The city of Goldfield, in Nevada, was built in 1902, around mines which, at the time, produced more than ten million gold. After a series of labor disputes, fires and floods, the Goldfield mines ceased operations in 1920 and caused a severe economic crisis which consequently led to the exodus of the population. Curiously, the town became famous for Goldfield Hotel, according to experts on paranormal phenomena, one of the most haunted buildings in the world. Everything would seem linked to its old owner and to the sad and bloody story that had him as protagonist. George Winfield, the wealthy owner of the Goldfield Hotel, saw his existence change around 1930; a prostitute named Elisabeth became pregnant, claiming the baby was from Winfield. For a while he paid the woman for her silence, but when it was no longer possible, he lured Elisabeth into room 109 of the hotel and chained her to a radiator. The woman remained tied up, supplied with food and water, until the baby was born. According to some Elisabeth died in childbirth, according to others she was murdered by Winfield who then threw the newborn baby into an open well. After these sad events Winfield's health deteriorated, possibly due to the rumors of his murdered mistress who kept visiting him. Elisabeth, described with flowing hair and in a white and terribly sad dress, is said to pass through the hotel halls calling her child; under the hotel it seems one can still hear the cry of a child. Could it be true?



Rhyolite, Nevada

Approximately 120 miles NW of Las Vegas, near the Death Valley, lies the ghost town of Rhyolite, of Nye County, in Nevada.

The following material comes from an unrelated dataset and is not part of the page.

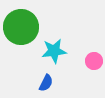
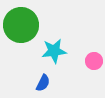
green circle: moved 2 px up
blue semicircle: moved 3 px left
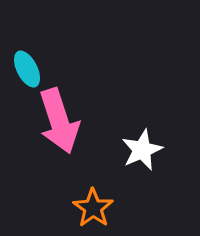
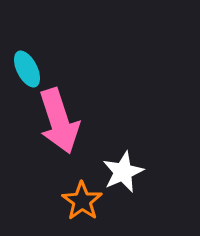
white star: moved 19 px left, 22 px down
orange star: moved 11 px left, 7 px up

It was born in early 1905 as a mining camp. During the so-called "Gold Rush", building contractors, gold prospectors and miners settled in the Bullfrog mining district and many of them settled in Rhyolite because it was located in a sheltered desert hollow near the Montgomery Shoshone mine. This mine was bought in 1906 by the industrialist Charles M. Schwab who invested many resources in infrastructures, brought electricity, water and railways, both for the mine and for the city; already in 1907 the city of Rhyolite was equipped, in addition toelectric energy, even water along the streets, the telephone, a hospital, a school, newspapers, the theater and even a stock exchange. But as it grew, so quickly the city declined: the precious minerals ran out and consequently production dropped forcing the population of Rhyolite to relocate. After 1920 what was left of Rhyolite became tourist attraction, set for productions film.